TOLEDO (WTOL) - Nineteen workers at the UPS Distribution Center in Maumee have filed a lawsuit claiming racism and a hostile work environment.

WTOL is the only local TV station to speak with seven of the UPS workers there.

They have all been there for more then two decades. Some barely even knew each other before the lawsuit, but they are tied together by their experiences.

They say they want to leave a positive work environment for the next generation of employees.

"It's uncomfortable to really work there now because I can't have any faith in my co-workers, my managers, even in my union right now," Perry Loggins, who has been with the company for 23 years said.

"I fell like I have to look over my shoulders every single day because I don't have any protection," Pamela Camper who has been with the company for 30 years said.

For Camper, there's one experience she remembers vividly.

“I’ve witnessed a female white package car driver that didn’t want to deliver a package because she stated it was in n*****ville,” she said.

According to the lawsuit this woman was fired, only to be re-hired again to the same job.

“A semi driver upon arriving back at the UPS facility called a security guard a n***** b**** and five of us or more filed a grievance on the driver,” Dewayne Spears said.

According to the lawsuit, a driver was fired and then re-hired after using similar language. Paula Bennett has been part-time for 20 years. She’s applied for full-time jobs, but instead has shorter shifts.

“Two hours a day,” Bennett said.

Anthony Lino said he found two nooses hanging above his work space and racist graffiti in the bathroom, but this is a job he needs.

“I was just in awe. Shocked you know, for a moment, and then it was more ‘here it is’ this is what I’ve been complaining about, telling people about in this hub.
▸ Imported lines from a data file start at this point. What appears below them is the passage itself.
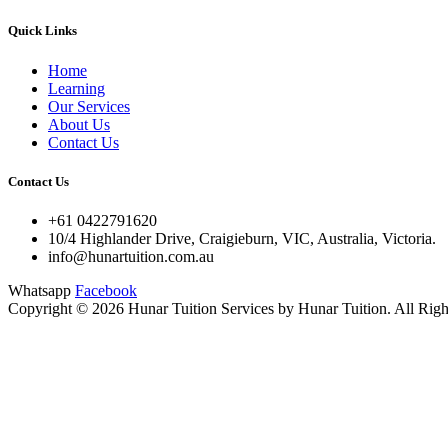
Quick Links
Home
Learning
Our Services
About Us
Contact Us
Contact Us
+61 0422791620
10/4 Highlander Drive, Craigieburn, VIC, Australia, Victoria.
info@hunartuition.com.au
Whatsapp
Facebook
Copyright © 2026 Hunar Tuition Services by Hunar Tuition. All Righ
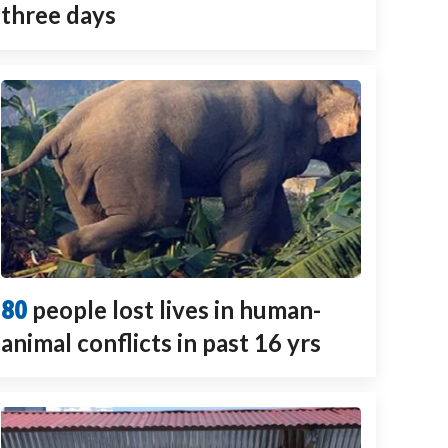
three days
80
people lost lives in human-
animal conflicts in past 16 yrs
Here it is right above my work station right now, a noose,” Lino said. “Where am I going to go now? I’ve got 10, 15 years in now, I’ve got a family, I’ve got a house, I’ve got bills. Where am I going to go?”

Many of these employees realize they'll be retiring soon, so they say this lawsuit is about change for the next generation.

“I would like to see them treat their black employees like human beings,” Lino said.